Laurent Gonon : “L'incendie de l'usine Lubrizol à Rouen nous rappelle la situation des verriers de Givors”

Depuis le début des années 2000, l'association des anciens verriers de Givors se battent pour faire reconnaître leurs droits / © France3 Rhône-alpes
Depuis le début des années 2000, l'association des anciens verriers de Givors se battent pour faire reconnaître leurs droits / © France3 Rhône-alpes

L'incendie qui a ravagé l'usine de produits chimiques près de Rouen le 26 septembre a fait réagir les membres de l'association des anciens verriers de Givors. Ils estiment que la vérité est loin d'être publique et qu'un préjudice d'anxiété doit être reconnu aux rouennais qui le souhaitent. 

Par Yannick Kusy

Les anciens verriers de Givors connaissent bien le sujet.
Largement victimes de cancers après avoir été exposés à des substances toxiques durant des années sur leur lieu de travail dans les années 60, ils mènent depuis le début des années 2000 un long combat pour faire reconnaître leur préjudice. 
Leur association s'est exprimée récemment dans une tribune publiée par le quotidien Libération pour alerter sur les risques à long terme courus par les personnes qui ont pu être exposées après l'incendie qui a détruit l'usine Lubrizol à Rouen. 
Explications de Laurent Gonon, leur porte-parole

Yannick Kusy : Vous lancez un appel. Vous estimez qu’il y a dans les réactions officielles à cette catastrophe une désinformation et des dissimulations. Que nous cache-t-on ?

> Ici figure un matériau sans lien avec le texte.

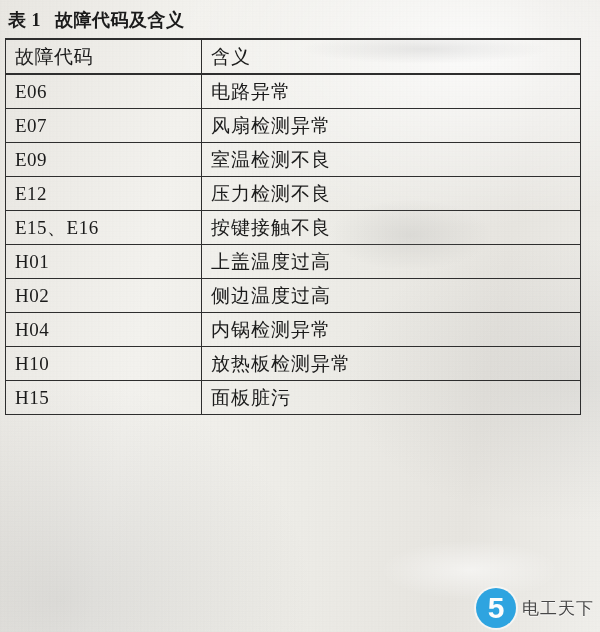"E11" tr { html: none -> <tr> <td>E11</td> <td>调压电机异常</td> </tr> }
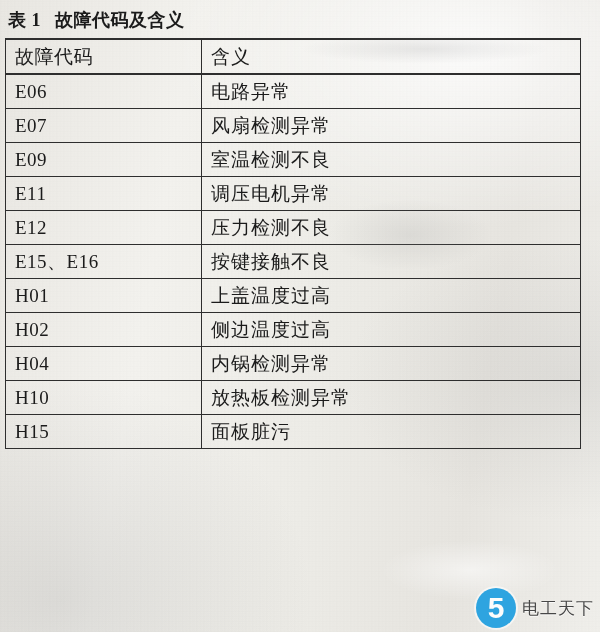"电工天下" div.wm-text { html: <div>电工天下</div> -> none }
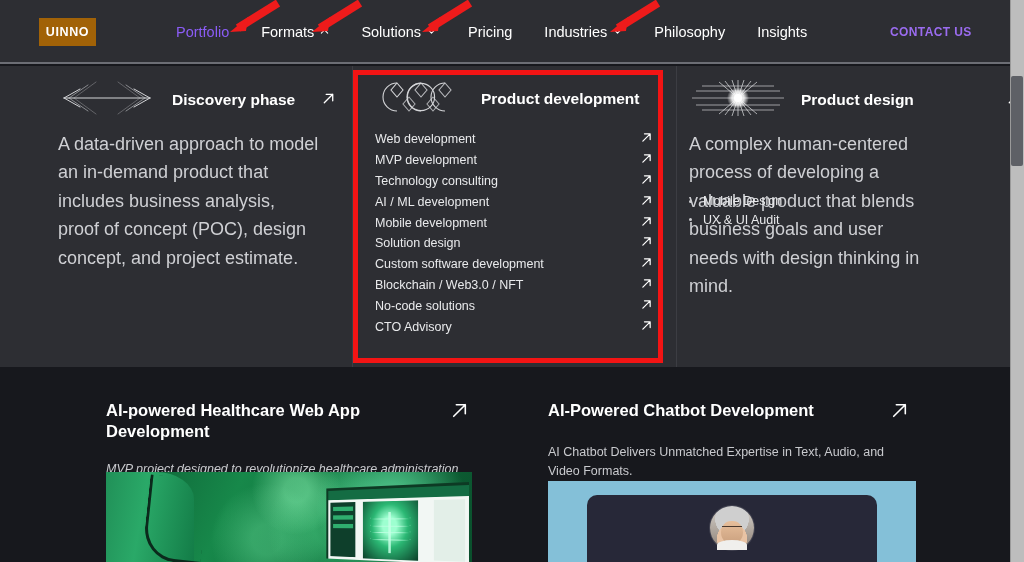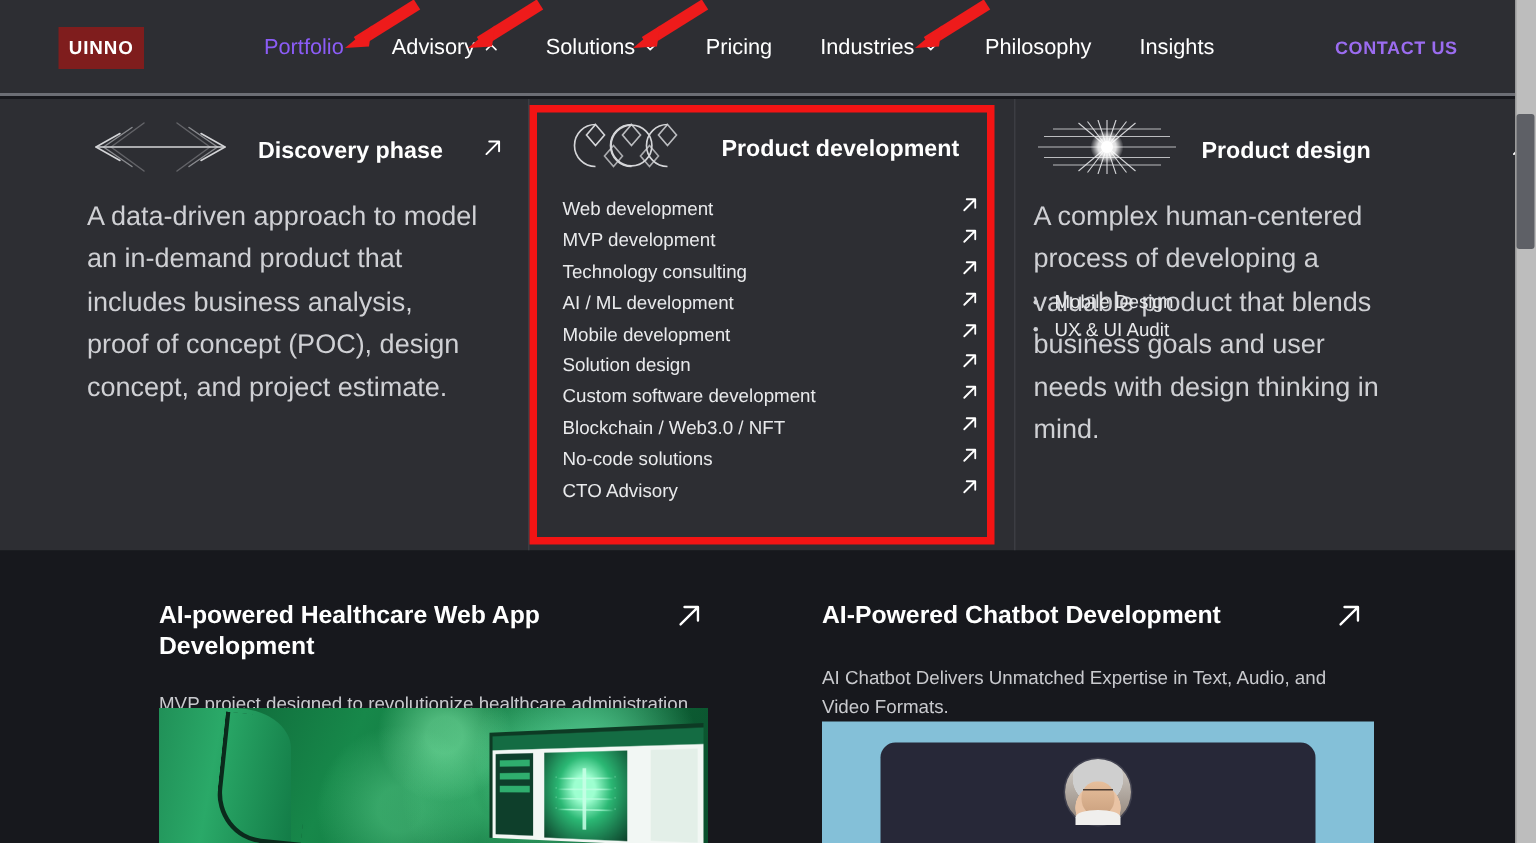"UINNO" #logo-box { background: #7f1d1d -> #a16207 }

Laurent Gonon : la situation à Rouen nous rappelle celle des verriers à Givors. C’est quasiment le même cocktail de produits hydrocarbures, amiante, etc que nous connaissons très bien.

YK : Pour vous, les termes employés du type « absence de toxicité aigüe » ou « suie » sont en fait un mensonge, voire un jeu de mots.

LG : Oui bien sûr. Depuis des années, nous avons le même discours en face de nous. Tous ces produits… que deviennent-ils à la chaleur, à haute température ? Là-dessus, nous n’avons aucun élément et, au bout du compte, des pathologies se développent, à long terme. On se « réjouit » qu’il n’y ait pas eu de morts à Rouen mais qu’adviendra-t-il dans dix, vingt ou trente ans ? C’est cela, la durée nécessaire pour voir apparaitre ces pathologies.

YK : Pour vous les dispositifs de type « Seveso » servent d’avantage à protéger les industriels contre d’éventuelles plaintes de riverains, que les victimes d’accident industriel. N’êtes-vous pas tenté d’entrer dans une théorie du complot ?

LG : Non. Il suffit de regarder les déclarations du Préfet et du Premier Ministre concernant Rouen, pour se rendre compte qu’il y a une volonté de camoufler les choses. Ecoutez : cinq mille tonnes de produits se sont volatilisés à cause de cet incendie, de la température. Sans oublier les 8000 m2 de toiture en amiante. Tout cela va laisser des traces dans les corps.

YK : Vous défendez une thèse. Vous dites que l’on devrait « avoir le droit d’avoir peur » de ces événements. Vous vous réjouissez que le « préjudice d’anxiété » commence à être retenu par la justice pour les salariés. Ça change quoi ?

LG : Dans son arrêt du mois de juillet, la cour de cassation va justement dans ce sens. Tous ceux qui ont été exposés à l’amiante, ou aux produits toxiques peuvent faire prévaloir un préjudice d’anxiété. C’est-à-dire que l’on sait que ces expositions conduisent à des développements de cancers et à la mort prématurée. Donc on a le droit d’être inquiets et de poser des questions. Les rouennais ont raison d’insister beaucoup pour savoir ce qu’on leur cache.

YK : les 14 et novembre, vous organisez un colloque à Givors, où vous souhaitez réunir les collectifs de salariés de toute la France.

LG : C’est un colloque scientifique, avec des salariés venus du monde des entreprises, mais aussi des chercheurs qui travaillent sur ces questions.